Top 10 Bottoms in Art

Pin It
Yayoi Kusama, from AnOther Magazine A/W02
Yayoi Kusama, from AnOther Magazine A/W02

For the final instalment of our bottom-centric celebrations, we bring you our favourite examples of posteriors in art.

For the next instalment of #cheekythursday, we're turning to the world of art where, from classical antiquity to the present day, many a bottom resides in a variety of shapes, sizes and guises. Here we present 10 of our favourite examples of posteriors from the painted, photographed and penned to the printed and sculpted.

1. Yayoi Kusama (above)
Although of course more frequently associated with polka-dots than posteriors, we had to begin our list with this brilliant Yayoi Kusama collage – featuring dots and a derrière combined – which the wonderfully eccentric Japanese artist created exclusively for the third issue of AnOther Magazine.

2. Lisa Yuskavage
Acclaimed American figurative painter Lisa Yuskavage has spent the last two decades conceiving her own genre of female nude, taking inspiration from "the immediacy and tawdriness of contemporary life spurred by the mass media and the psycho-social realm of the individual." Yuskavage's protagonists are cartoonish and self-indulgent, ritzy and curvaceous figures, who ooze an eroticism that stands in marked contrast to their fairy tale-esque settings. Bulbous bottoms and breasts play key roles in the characters' hyper-sexualisation.

3. Lucian Freud
Lucian Freud was of course one of Britain's most revered and controversial portraitists. Particularly renowned for his frank and unforgiving nudes, Freud's inimitable aesthetic embraced every lump, bump, ripple and wrinkle of his subjects, be they young, old, famous or unknown. Some of Freud's most notable posterior-centric portraits include Night Portrait (1978), Night Portrait Face Down (2000) and his portrait of a flat bottomed Leigh Bowery (above), painted in 1991.

4. Tom of Finland
Fetish artist Tom of Finland (real name Touko Laaksonen) was dubbed the "most influential creator of gay pornographic images" by cultural historian Joseph W. Slade. From the 1950s until his death in 1991, Tom of Finland honed his distinctive illustrative style, creating over 35,000 drawings – mostly of men kissing, tussling or flirting with other men, often in a state of half undress and always with bulging and exaggerated bottoms, muscles and packages. As one might expect, Laaksonen's work was loved and distained in equal measure by art critics but his artistic talent and marked influence on late twentieth century gay culture remains indisputed.

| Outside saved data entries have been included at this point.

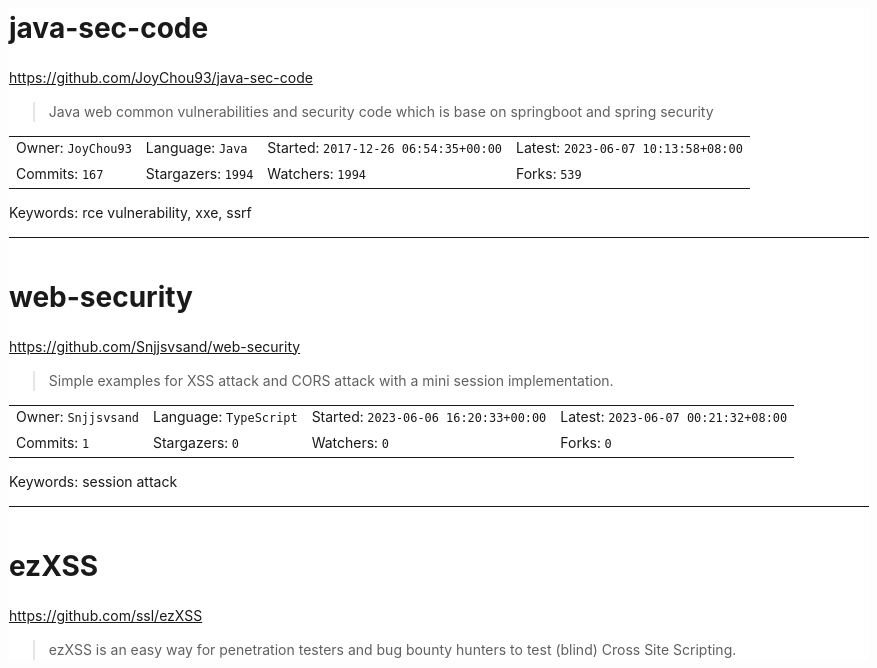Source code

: 
# java-sec-code

https://github.com/JoyChou93/java-sec-code
<blockquote>
Java web common vulnerabilities and security code which is base on springboot and spring security
</blockquote>

<table><tr>
<tr><td>Owner: <code>JoyChou93</code></td>
    <td>Language: <code>Java</code></td>
    <td>Started: <code>2017-12-26 06:54:35+00:00</code></td>
    <td>Latest: <code>2023-06-07 10:13:58+08:00</code></td></tr>
<tr><td>Commits: <code>167</code></td>
    <td>Stargazers: <code>1994</code></td>
    <td>Watchers: <code>1994</code></td>
    <td>Forks: <code>539</code></td></tr>
</table>
Keywords: rce vulnerability, xxe, ssrf

---

# web-security

https://github.com/Snjjsvsand/web-security
<blockquote>
Simple examples for XSS attack and CORS attack with a mini session implementation.
</blockquote>

<table><tr>
<tr><td>Owner: <code>Snjjsvsand</code></td>
    <td>Language: <code>TypeScript</code></td>
    <td>Started: <code>2023-06-06 16:20:33+00:00</code></td>
    <td>Latest: <code>2023-06-07 00:21:32+08:00</code></td></tr>
<tr><td>Commits: <code>1</code></td>
    <td>Stargazers: <code>0</code></td>
    <td>Watchers: <code>0</code></td>
    <td>Forks: <code>0</code></td></tr>
</table>
Keywords: session attack

---

# ezXSS

https://github.com/ssl/ezXSS
<blockquote>
ezXSS is an easy way for penetration testers and bug bounty hunters to test (blind) Cross Site Scripting.
</blockquote>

5. Tim Noble and Sue Webster
Dubbed the "enfants terrible of contemporary art", artist duo Tim Noble and Sue Webster have continued their ongoing exploration of self representation with their latest series of artworks, entitled Portraits From the Bottom Up and showcased at Frieze 2013. The collection comprises monoprints of the artists' rectums and bum cheeks – "Black Bottoms" – as well as bronze casts of their nipples and anuses which were then mounted so as to form faces, with surprisingly aesthetic and playfully crude results.

6. Ryan McGinley
Much-loved photographer Ryan McGinley's is a world of joyous sun-kissed frolicking. Men and women, often nude, run, jump and tumble among nature captured in glorious, saturated tones. Bare bottoms feature frequently in McGinley's output, and usually very compact, picturesque bottoms at that.

7. Paul Kooiker
Conversely acclaimed Dutch photographer Paul Kooiker likes (in his own words) "to play with the archetype of the nude woman as a cliché,” encouraging his viewers to question their own definitions of beauty. Many of the women he chooses to photograph are larger ladies, shown in a semi-fetishised way and caught unawares (faces always hidden), making the experience as a viewer a distinctly voyeuristic one.

8. Michelangelo
17-feet high, made from striking white marble, Michelangelo's statue of Biblical hero David is – from head to toe – one of the most familiar and revered images in the history of Western art, his pert derrière almost as recognisable as his challenging gaze. Created between 1501 and 150, David is a Renaissance interpretation of a common ancient Greek theme of the standing heroic male nude – a vision of rippling, self-confident masculinity and sculptural perfection that few other than Michelangelo could achieve.

9. Juergen Teller
Juergen Teller's is a Midas lens. Everything it captures is imbued with his distinct, perfectly-hued aesthetic, be it a bunch of balloons or a grandmother framed by a stuffed alligator's jaws. He is also the master of bottom shots – admittedly aided by his frequently beautifully-backsided models.

10. Lee Miller
Lee Miller has stolen many hearts with her solarised portraits and avant-garde nudes, rife with Surrealist overtones gleaned from her lover and teacher Man Ray. Strangely majestic, with the air of a still life, Nude Bent Forward (c.1930) captures a bottom in a delightfully idiosyncratic manner and is one of our most favourite rear reflections.